Later that month, a man purchased three rifles at Lone Wolf Trading Company, which flagged the suspicious purchases in a fax to ATF. Two of the weapons ended up at the scene of Border Patrol Agent Brian Terry’s murder 11 months later, sparking the congressional investigation.

Plenty of Republicans are holding onto the conspiracy theory that Fast and Furious was a secret plot by the Obama administration to send guns to Mexico in order to boost public support for gun control. House Speaker John Boehner claimed Wednesday that he didn’t know whether the operation was about gun control, a plot Fortune’s piece “charitably” calls “far-fetched.”

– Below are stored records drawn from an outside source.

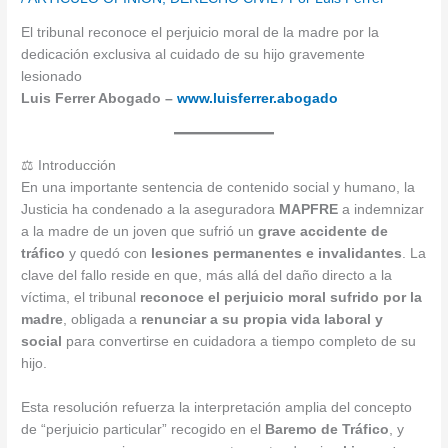
El tribunal reconoce el perjuicio moral de la madre por la
dedicación exclusiva al cuidado de su hijo gravemente
lesionado
Luis Ferrer Abogado –
www.luisferrer.abogado
⚖️ Introducción
En una importante sentencia de contenido social y humano, la
Justicia ha condenado a la aseguradora
MAPFRE
a indemnizar
a la madre de un joven que sufrió un
grave accidente de
tráfico
y quedó con
lesiones permanentes e invalidantes
. La
clave del fallo reside en que, más allá del daño directo a la
víctima, el tribunal
reconoce el perjuicio moral sufrido por la
madre
, obligada a
renunciar a su propia vida laboral y
social
para convertirse en cuidadora a tiempo completo de su
hijo.
Esta resolución refuerza la interpretación amplia del concepto
de “perjuicio particular” recogido en el
Baremo de Tráfico
, y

Read the whole piece here.

Late update: Becca Glover Watkins, a spokeswoman for House Oversight Committee Chairman Darrell Issa (R-CA), issued this statement to TPM on the story:

Fortune’s story is a fantasy made up almost entirely from the accounts of individuals involved in the reckless tactics that took place in Operation Fast and Furious. It contains factual errors – including the false statement that Chairman Issa has called for Attorney General Holder’s resignation – and multiple distortions. It also hides critical information from readers – including a report in the Wall Street Journal – indicating that its primary sources may be facing criminal charges. Congressional staff gave Fortune Magazine numerous examples of false statements made by the story’s primary source and the magazine did not dispute this information. It did not, however, explain this material to its readers. The one point of agreement the Committee has with this story is its emphasis on the role Justice Department prosecutors, not just ATF agents, played in guns being transferred to drug cartels in Mexico. The allegations made in the story have been examined and rejected by congressional Republicans, Democrats, and the Justice Department.